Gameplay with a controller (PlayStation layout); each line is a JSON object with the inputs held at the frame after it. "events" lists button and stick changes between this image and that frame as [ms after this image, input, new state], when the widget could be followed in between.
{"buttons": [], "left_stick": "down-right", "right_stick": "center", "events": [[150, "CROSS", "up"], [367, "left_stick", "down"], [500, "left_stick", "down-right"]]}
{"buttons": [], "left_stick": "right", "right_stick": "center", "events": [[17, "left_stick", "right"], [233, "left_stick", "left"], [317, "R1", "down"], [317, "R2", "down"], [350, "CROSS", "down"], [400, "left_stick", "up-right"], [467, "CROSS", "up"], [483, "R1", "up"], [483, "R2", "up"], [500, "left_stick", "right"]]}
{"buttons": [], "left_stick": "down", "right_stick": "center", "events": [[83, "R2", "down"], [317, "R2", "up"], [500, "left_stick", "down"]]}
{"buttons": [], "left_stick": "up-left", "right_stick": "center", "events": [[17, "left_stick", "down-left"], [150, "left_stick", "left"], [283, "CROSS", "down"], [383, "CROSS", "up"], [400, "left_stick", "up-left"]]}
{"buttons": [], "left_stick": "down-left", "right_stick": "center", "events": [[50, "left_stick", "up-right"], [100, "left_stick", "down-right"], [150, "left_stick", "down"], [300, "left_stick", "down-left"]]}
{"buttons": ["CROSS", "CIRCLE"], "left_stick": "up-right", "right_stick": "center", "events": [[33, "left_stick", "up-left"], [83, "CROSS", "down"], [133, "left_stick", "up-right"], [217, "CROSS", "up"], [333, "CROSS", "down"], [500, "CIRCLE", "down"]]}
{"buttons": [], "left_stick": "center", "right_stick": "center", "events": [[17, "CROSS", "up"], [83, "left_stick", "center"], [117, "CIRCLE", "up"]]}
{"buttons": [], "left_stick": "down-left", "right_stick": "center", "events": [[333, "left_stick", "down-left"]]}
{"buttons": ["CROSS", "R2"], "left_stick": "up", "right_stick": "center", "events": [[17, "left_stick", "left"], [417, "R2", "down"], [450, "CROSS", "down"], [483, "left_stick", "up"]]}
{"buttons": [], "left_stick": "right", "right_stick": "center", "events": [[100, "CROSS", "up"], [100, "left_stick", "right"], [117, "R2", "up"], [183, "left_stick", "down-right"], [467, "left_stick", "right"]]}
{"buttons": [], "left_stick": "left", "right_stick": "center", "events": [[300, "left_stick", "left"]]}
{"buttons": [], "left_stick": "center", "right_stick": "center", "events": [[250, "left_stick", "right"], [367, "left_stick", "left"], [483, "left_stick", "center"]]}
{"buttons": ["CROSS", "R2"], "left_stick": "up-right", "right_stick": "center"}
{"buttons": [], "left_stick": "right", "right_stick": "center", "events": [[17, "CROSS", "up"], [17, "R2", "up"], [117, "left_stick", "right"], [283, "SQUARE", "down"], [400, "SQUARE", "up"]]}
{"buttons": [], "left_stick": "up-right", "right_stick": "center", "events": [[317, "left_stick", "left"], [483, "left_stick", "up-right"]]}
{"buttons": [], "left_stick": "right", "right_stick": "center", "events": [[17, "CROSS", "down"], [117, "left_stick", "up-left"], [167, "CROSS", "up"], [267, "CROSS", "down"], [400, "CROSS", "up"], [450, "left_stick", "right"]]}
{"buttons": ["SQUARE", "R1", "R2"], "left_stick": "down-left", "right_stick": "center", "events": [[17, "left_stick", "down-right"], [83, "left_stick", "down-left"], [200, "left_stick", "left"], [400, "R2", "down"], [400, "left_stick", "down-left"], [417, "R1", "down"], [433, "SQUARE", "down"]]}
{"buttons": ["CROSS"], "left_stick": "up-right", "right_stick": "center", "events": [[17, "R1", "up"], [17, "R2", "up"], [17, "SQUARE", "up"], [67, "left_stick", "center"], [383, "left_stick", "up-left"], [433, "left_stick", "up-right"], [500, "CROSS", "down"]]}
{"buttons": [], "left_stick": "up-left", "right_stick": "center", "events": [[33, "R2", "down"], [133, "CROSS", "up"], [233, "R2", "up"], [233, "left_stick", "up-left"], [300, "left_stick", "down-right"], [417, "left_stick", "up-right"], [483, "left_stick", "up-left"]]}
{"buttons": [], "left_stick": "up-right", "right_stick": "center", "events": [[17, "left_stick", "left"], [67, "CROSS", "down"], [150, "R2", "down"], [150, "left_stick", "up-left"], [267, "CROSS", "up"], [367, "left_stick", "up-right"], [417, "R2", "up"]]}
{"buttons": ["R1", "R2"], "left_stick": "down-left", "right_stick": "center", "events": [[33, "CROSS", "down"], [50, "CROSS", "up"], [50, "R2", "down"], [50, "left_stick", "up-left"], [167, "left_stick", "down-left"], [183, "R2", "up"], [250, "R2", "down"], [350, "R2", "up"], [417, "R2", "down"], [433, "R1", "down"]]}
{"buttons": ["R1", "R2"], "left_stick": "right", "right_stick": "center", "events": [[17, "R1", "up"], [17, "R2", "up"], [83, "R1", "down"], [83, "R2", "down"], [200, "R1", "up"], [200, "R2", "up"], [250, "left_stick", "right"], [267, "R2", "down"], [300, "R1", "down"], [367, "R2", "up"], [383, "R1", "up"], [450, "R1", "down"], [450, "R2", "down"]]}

#### What you need to do
All of the data above needs to be transcribed verbatim.

#### Result for this task
Gameplay with a controller (PlayStation layout); each line is a JSON object with the inputs held at the frame after it. "events" lists button and stick changes between this image and that frame as [ms after this image, input, new state], when the widget could be followed in between.
{"buttons": [], "left_stick": "down-right", "right_stick": "center", "events": [[150, "CROSS", "up"], [367, "left_stick", "down"], [500, "left_stick", "down-right"]]}
{"buttons": [], "left_stick": "right", "right_stick": "center", "events": [[17, "left_stick", "right"], [233, "left_stick", "left"], [317, "R1", "down"], [317, "R2", "down"], [350, "CROSS", "down"], [400, "left_stick", "up-right"], [467, "CROSS", "up"], [483, "R1", "up"], [483, "R2", "up"], [500, "left_stick", "right"]]}
{"buttons": [], "left_stick": "down", "right_stick": "center", "events": [[83, "R2", "down"], [317, "R2", "up"], [500, "left_stick", "down"]]}
{"buttons": [], "left_stick": "up-left", "right_stick": "center", "events": [[17, "left_stick", "down-left"], [150, "left_stick", "left"], [283, "CROSS", "down"], [383, "CROSS", "up"], [400, "left_stick", "up-left"]]}
{"buttons": [], "left_stick": "down-left", "right_stick": "center", "events": [[50, "left_stick", "up-right"], [100, "left_stick", "down-right"], [150, "left_stick", "down"], [300, "left_stick", "down-left"]]}
{"buttons": ["CROSS", "CIRCLE"], "left_stick": "up-right", "right_stick": "center", "events": [[33, "left_stick", "up-left"], [83, "CROSS", "down"], [133, "left_stick", "up-right"], [217, "CROSS", "up"], [333, "CROSS", "down"], [500, "CIRCLE", "down"]]}
{"buttons": [], "left_stick": "center", "right_stick": "center", "events": [[17, "CROSS", "up"], [83, "left_stick", "center"], [117, "CIRCLE", "up"]]}
{"buttons": [], "left_stick": "down-left", "right_stick": "center", "events": [[333, "left_stick", "down-left"]]}
{"buttons": ["CROSS", "R2"], "left_stick": "up", "right_stick": "center", "events": [[17, "left_stick", "left"], [417, "R2", "down"], [450, "CROSS", "down"], [483, "left_stick", "up"]]}
{"buttons": [], "left_stick": "right", "right_stick": "center", "events": [[100, "CROSS", "up"], [100, "left_stick", "right"], [117, "R2", "up"], [183, "left_stick", "down-right"], [467, "left_stick", "right"]]}
{"buttons": [], "left_stick": "left", "right_stick": "center", "events": [[300, "left_stick", "left"]]}
{"buttons": [], "left_stick": "center", "right_stick": "center", "events": [[250, "left_stick", "right"], [367, "left_stick", "left"], [483, "left_stick", "center"]]}
{"buttons": ["CROSS", "R2"], "left_stick": "up-right", "right_stick": "center"}
{"buttons": [], "left_stick": "right", "right_stick": "center", "events": [[17, "CROSS", "up"], [17, "R2", "up"], [117, "left_stick", "right"], [283, "SQUARE", "down"], [400, "SQUARE", "up"]]}
{"buttons": [], "left_stick": "up-right", "right_stick": "center", "events": [[317, "left_stick", "left"], [483, "left_stick", "up-right"]]}
{"buttons": [], "left_stick": "right", "right_stick": "center", "events": [[17, "CROSS", "down"], [117, "left_stick", "up-left"], [167, "CROSS", "up"], [267, "CROSS", "down"], [400, "CROSS", "up"], [450, "left_stick", "right"]]}
{"buttons": ["SQUARE", "R1", "R2"], "left_stick": "down-left", "right_stick": "center", "events": [[17, "left_stick", "down-right"], [83, "left_stick", "down-left"], [200, "left_stick", "left"], [400, "R2", "down"], [400, "left_stick", "down-left"], [417, "R1", "down"], [433, "SQUARE", "down"]]}
{"buttons": ["CROSS"], "left_stick": "up-right", "right_stick": "center", "events": [[17, "R1", "up"], [17, "R2", "up"], [17, "SQUARE", "up"], [67, "left_stick", "center"], [383, "left_stick", "up-left"], [433, "left_stick", "up-right"], [500, "CROSS", "down"]]}
{"buttons": [], "left_stick": "up-left", "right_stick": "center", "events": [[33, "R2", "down"], [133, "CROSS", "up"], [233, "R2", "up"], [233, "left_stick", "up-left"], [300, "left_stick", "down-right"], [417, "left_stick", "up-right"], [483, "left_stick", "up-left"]]}
{"buttons": [], "left_stick": "up-right", "right_stick": "center", "events": [[17, "left_stick", "left"], [67, "CROSS", "down"], [150, "R2", "down"], [150, "left_stick", "up-left"], [267, "CROSS", "up"], [367, "left_stick", "up-right"], [417, "R2", "up"]]}
{"buttons": ["R1", "R2"], "left_stick": "down-left", "right_stick": "center", "events": [[33, "CROSS", "down"], [50, "CROSS", "up"], [50, "R2", "down"], [50, "left_stick", "up-left"], [167, "left_stick", "down-left"], [183, "R2", "up"], [250, "R2", "down"], [350, "R2", "up"], [417, "R2", "down"], [433, "R1", "down"]]}
{"buttons": ["R1", "R2"], "left_stick": "right", "right_stick": "center", "events": [[17, "R1", "up"], [17, "R2", "up"], [83, "R1", "down"], [83, "R2", "down"], [200, "R1", "up"], [200, "R2", "up"], [250, "left_stick", "right"], [267, "R2", "down"], [300, "R1", "down"], [367, "R2", "up"], [383, "R1", "up"], [450, "R1", "down"], [450, "R2", "down"]]}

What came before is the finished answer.